Showing posts with label kidlit pilgrimage. Show all posts
Showing posts with label kidlit pilgrimage. Show all posts

Friday, April 12, 2013

KidLit Pilgrimage: Klickitat Street

Me on Klickitat Street, 2001 (Excuse the bad fashion..)
Today is Drop Everything and Read Day, in honor of Beverly Cleary's birthday, and today's KidLit Pilgrimage is also in honor of Ms. Cleary. She was my favorite author growing up and is probably a huge part of why I became a children's librarian.

My husband was a consultant for many years, which meant that he's worked in lots of different cities. Pre-kids, I always enjoyed spending a weekend or two where he was staffed and getting to explore a new city. One of my fondest memories is when he was staffed in Maryland, and we spent a morning getting library cards to allow us access to the Library of Congress. Swoon.

He worked off and on outside Portland, Oregon for a number of years, the first time in 2001.  And the first time I went out there to visit him, I had one thing on my mind: visiting Beverly Cleary's Portland. 

I didn't know a lot about Portland as a kid growing up in suburban Chicago, but I did know that you could see Mount Hood on clear days. And that Ramona lived in Klickitat Street. And... that's about it.  I didn't even know if Klickitat Street was even real, but I was excited to learn that it was. So I printed up directions from the hotel we were staying at to Klickitat Street (this was long before smartphones or GPS, back when the concept of Google Maps was amazing. Actually, it was probably Mapquest back then... Anyway...)

Cleary, I believe, never lived on Klickitat Street, but she lived close by and she'd always loved that particular name, so when she started out writing the adventures of Henry Huggins, she set his house on Klickitat. Cleary's books, I think, have a very real time and place. As a kid, I really had no idea what Ramona's neighborhood looked like -- my worldview at that point didn't expand much past "1970s planned suburban subdivision" -- but as soon as I started walking around Klickitat Street and the surrounding neighborhood, I knew I was walking where Ramona lived. I could just recognize the landscape from Cleary's familiar words.

The city of Portland has erected a beautiful sculpture garden in the neighborhood park.  There's a neighborhood map that points out local landmarks and their significance in Cleary's books, and there's also sculptures of Ramona, Henry, and Beezus.  It's just perfect.  I've been back to Portland many times since then, but I've not made a pilgrimage back to the garden.  I'll have to take my kids there the next time I go.



Ramona

Henry Huggins
Ribsy


Neighborhood map



Thursday, March 28, 2013

KidLit Pilgrimage: The Metropolitan Museum of Art

My kids are on spring break this week, and we're having a little staycation.  They've recently discovered the Percy Jackson series and have developed an interest in Greek mythology. We've lived in New Jersey for almost three years now, and we've gone to many of the local museums, but I'd never taken the kids to the Metropolitan Museum of Art. I asked if they might be interested in going to check out some of the Greek and Roman antiquities, and I got a resounding YES!

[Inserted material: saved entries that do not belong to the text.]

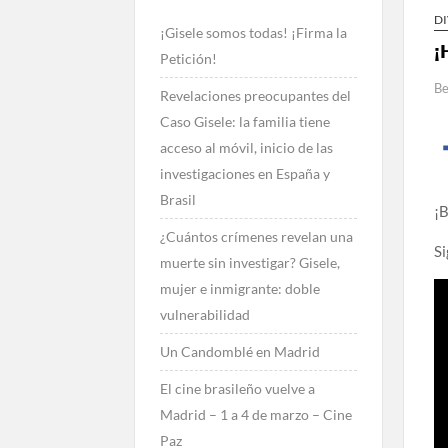
D
¡Gisele somos todas! ¡Firma la
¡
Petición!
Be
Revelaciones preocupantes del
Caso Gisele: la familia tiene
acceso al móvil, inicio de las
investigaciones en España y
Brasil
¡B
¿Cuántos crímenes revelan una
Si
muerte sin investigar? Gisele,
mujer e inmigrante: doble
vulnerabilidad
Un Candomblé en Madrid
El cine brasileño vuelve a
Madrid – 1 a 4 de marzo – Cine
Paz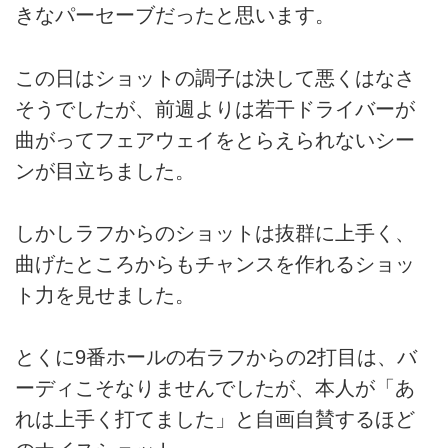
きなパーセーブだったと思います。
この日はショットの調子は決して悪くはなさ
そうでしたが、前週よりは若干ドライバーが
曲がってフェアウェイをとらえられないシー
ンが目立ちました。
しかしラフからのショットは抜群に上手く、
曲げたところからもチャンスを作れるショッ
ト力を見せました。
とくに9番ホールの右ラフからの2打目は、バ
ーディこそなりませんでしたが、本人が「あ
れは上手く打てました」と自画自賛するほど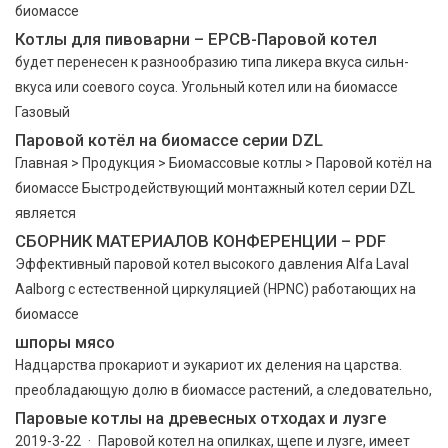
биомассе
Котлы для пивоварни – EPCB-Паровой котел
будет перенесен к разнообразию типа ликера вкуса сильн-
вкуса или соевого соуса. Угольный котел или на биомассе
Газовый
Паровой котёл на биомассе серии DZL
Главная > Продукция > Биомассовые котлы > Паровой котёл на
биомассе Быстродействующий монтажный котел серии DZL
является
СБОРНИК МАТЕРИАЛОВ КОНФЕРЕНЦИИ – PDF
Эффективный паровой котел высокого давления Alfa Laval
Aalborg с естественной циркуляцией (HPNC) работающих на
биомассе
шпоры мясо
Надцарства прокариот и эукариот их деления на царства.
преобладающую долю в биомассе растений, а следовательно,
Паровые котлы на древесных отходах и лузге
2019-3-22 · Паровой котел на опилках, щепе и лузге, имеет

We had a wonderful time, and I was very pleased that the museum offered a guide for kids based on the Percy Jackson books.  It led us through three galleries (Greek, Roman, and European sculpture) and pointed out works that would be appealing to kids.  We had a lot of fun entering the galleries and looking for the pieces spotlighted in the brochure.  Three cheers for the people who put that together!



The Met always loomed large in my mind as a child, even as a Midwesterner who'd never been to New York City, because it's featured in so many children's books.  The most obvious, of course, is the beloved and wonderful From The Mixed-Up Files of Mrs. Basil E. Frankweiler by E. L. Konigsburg.


It's still the first thing that comes to my mind when I think of the Met, and I was thrilled to see the museum acknowledge it with a museum guide for kids based on the novel.  I haven't introduced this book to my kids yet, but when I do, I'm sure we'll be up for another field trip.

Then, of course, there's Olivia the pig, with some pointed commentary on the works of Jackson Pollock.


We didn't make it upstairs to the Modern & Contemporary Art wing on this visit, but when I went with my mother last year, we did take a picture of this and email it to my niece, a big Olivia fan.

The last stop we made at the Met was the amazing Temple of Dendur, an ancient Egyptian temple that was moved brick by brick and rebuilt in the Sackler wing, in an amazing room that is full of natural light.

(Photo by Ana Lopez)

The Temple of Dendur features prominently in the YA classic Annie on My Mind by Nancy Garden, and when I first visited the Met as a teenager, I was so excited to recognize something I'd read about.  (I still haven't been to the Cloisters yet, which I will admit I was first introduced to by the Baby-Sitters Club Super Special where they visit New York.)

The Met is such an icon that I'm sure I'm missing some other classic kids books that feature it or its artwork. Tell me: what did I omit?